• [What the task requires]: Return all of the records exactly.
(Data provided Opens)
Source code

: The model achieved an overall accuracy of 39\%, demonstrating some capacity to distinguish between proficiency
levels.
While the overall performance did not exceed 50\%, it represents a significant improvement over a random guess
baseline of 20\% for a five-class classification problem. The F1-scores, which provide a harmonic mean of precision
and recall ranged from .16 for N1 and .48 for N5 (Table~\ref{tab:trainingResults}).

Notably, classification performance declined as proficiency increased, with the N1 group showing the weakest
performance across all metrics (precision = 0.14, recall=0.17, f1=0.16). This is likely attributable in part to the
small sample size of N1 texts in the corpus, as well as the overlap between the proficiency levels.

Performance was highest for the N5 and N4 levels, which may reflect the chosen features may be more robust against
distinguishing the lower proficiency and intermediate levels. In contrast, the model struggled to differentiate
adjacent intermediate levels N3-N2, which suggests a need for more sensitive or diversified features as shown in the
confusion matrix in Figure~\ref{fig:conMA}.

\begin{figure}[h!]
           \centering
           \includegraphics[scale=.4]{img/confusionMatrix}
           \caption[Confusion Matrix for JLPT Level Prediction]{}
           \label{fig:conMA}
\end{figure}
(Data provided Closes)
• [Expected output]:
Source code

: The model achieved an overall accuracy of 39\%, demonstrating some capacity to distinguish between proficiency
levels.
While the overall performance did not exceed 50\%, it represents a significant improvement over a random guess
baseline of 20\% for a five-class classification problem. The F1-scores, which provide a harmonic mean of precision
and recall ranged from .16 for N1 and .48 for N5 (Table~\ref{tab:trainingResults}).

Notably, classification performance declined as proficiency increased, with the N1 group showing the weakest
performance across all metrics (precision = 0.14, recall=0.17, f1=0.16). This is likely attributable in part to the
small sample size of N1 texts in the corpus, as well as the overlap between the proficiency levels.

Performance was highest for the N5 and N4 levels, which may reflect the chosen features may be more robust against
distinguishing the lower proficiency and intermediate levels. In contrast, the model struggled to differentiate
adjacent intermediate levels N3-N2, which suggests a need for more sensitive or diversified features as shown in the
confusion matrix in Figure~\ref{fig:conMA}.

\begin{figure}[h!]
           \centering
           \includegraphics[scale=.4]{img/confusionMatrix}
           \caption[Confusion Matrix for JLPT Level Prediction]{}
           \label{fig:conMA}
\end{figure}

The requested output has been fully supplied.